Mwenda further noted that if decisive action is not taken within the next three to four months, grounding the airline may become unavoidable, as foreign jurisdictions could deny landing rights if safety and governance concerns persist.
Safety, Maintenance, and Operational Concerns
Among the most serious allegations are claims that Uganda Airlines has failed to pay several service providers, including those responsible for safety-critical operations. Mwenda stressed that aviation is a high-risk industry where even minor lapses can have catastrophic consequences, making strict regulation and compliance essential.
Concerns have also been raised about aircraft maintenance practices. Mwenda alleged that some aircraft have been grounded while parts are removed from others to keep a limited number operational—a practice commonly referred to as aircraft “cannibalisation.”
He cited the airline’s CRJ fleet, claiming spare-parts shortages have forced management to rely on grounded aircraft to sustain operations, describing the situation as highly unusual and troubling.
Expansion Strategy and Service Disruptions
The airline’s expansion strategy has also drawn criticism. With only two wide-body aircraft servicing long-haul routes to destinations such as London, Dubai, Mumbai, Lagos, and Abuja, any technical fault can lead to prolonged disruptions.
Mwenda observed that while industry-standard delays are typically measured in hours, Uganda Airlines passengers have often faced delays lasting several days.
Governance and Financial Allegations
According to Mwenda, these operational challenges are compounded by weak leadership and oversight. He described the airline’s board as ineffective and accused key oversight institutions of failing to exercise proper supervision.
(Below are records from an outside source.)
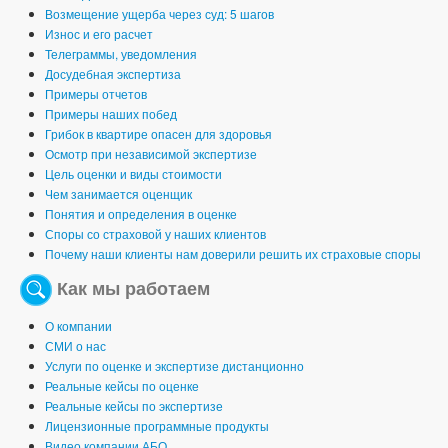
Возмещение ущерба через суд: 5 шагов
Износ и его расчет
Телеграммы, уведомления
Досудебная экспертиза
Примеры отчетов
Примеры наших побед
Грибок в квартире опасен для здоровья
Осмотр при независимой экспертизе
Цель оценки и виды стоимости
Чем занимается оценщик
Понятия и определения в оценке
Споры со страховой у наших клиентов
Почему наши клиенты нам доверили решить их страховые споры
Как мы работаем
О компании
СМИ о нас
Услуги по оценке и экспертизе дистанционно
Реальные кейсы по оценке
Реальные кейсы по экспертизе
Лицензионные программные продукты
Видео компании АБО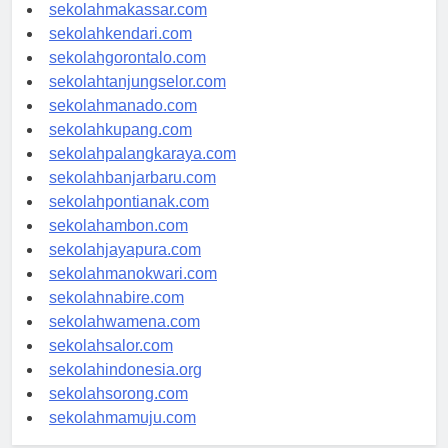
sekolahpalu.com
sekolahmakassar.com
sekolahkendari.com
sekolahgorontalo.com
sekolahtanjungselor.com
sekolahmanado.com
sekolahkupang.com
sekolahpalangkaraya.com
sekolahbanjarbaru.com
sekolahpontianak.com
sekolahambon.com
sekolahjayapura.com
sekolahmanokwari.com
sekolahnabire.com
sekolahwamena.com
sekolahsalor.com
sekolahindonesia.org
sekolahsorong.com
sekolahmamuju.com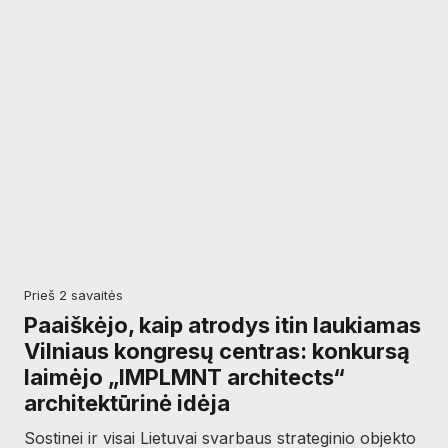
prieš 2 savaitės
Paaiškėjo, kaip atrodys itin laukiamas
Vilniaus kongresų centras: konkursą
laimėjo „IMPLMNT architects“
architektūrinė idėja
Sostinei ir visai Lietuvai svarbaus strateginio objekto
Financially, Uganda Airlines is alleged to owe UCAA approximately $70 million in unremitted passenger taxes and statutory fees collected through ticket sales. Mwenda described the failure to remit these funds as theft, further damaging relations between the airline and its regulator.
Recent reports indicate that following an audit that uncovered alleged corruption, collusion, and mismanagement, President Yoweri Museveni directed the Inspector General of Government (IGG) to pursue criminal investigations.
The probe reportedly targets board members and senior management over allegations including bribery, procurement irregularities, nepotism, questionable training decisions, and misuse of revenue. Officials named in connection with the allegations include board chair Perez Ahabwe and other senior staff.